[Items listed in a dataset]

------------

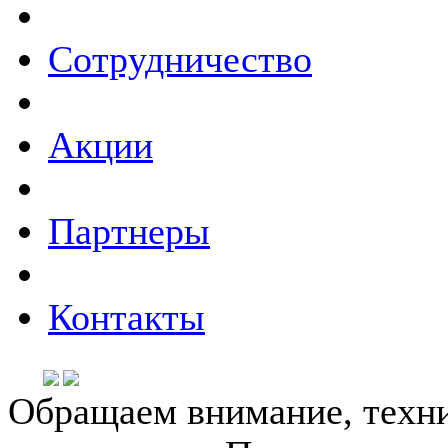
Сотрудничество
Акции
Партнеры
Контакты
Обращаем внимание, техни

------------

◆ Problem requirements ◆
Copy out every entry above word for word; omit the images.

◆ Answer space ◆
Сотрудничество
Акции
Партнеры
Контакты
Обращаем внимание, техни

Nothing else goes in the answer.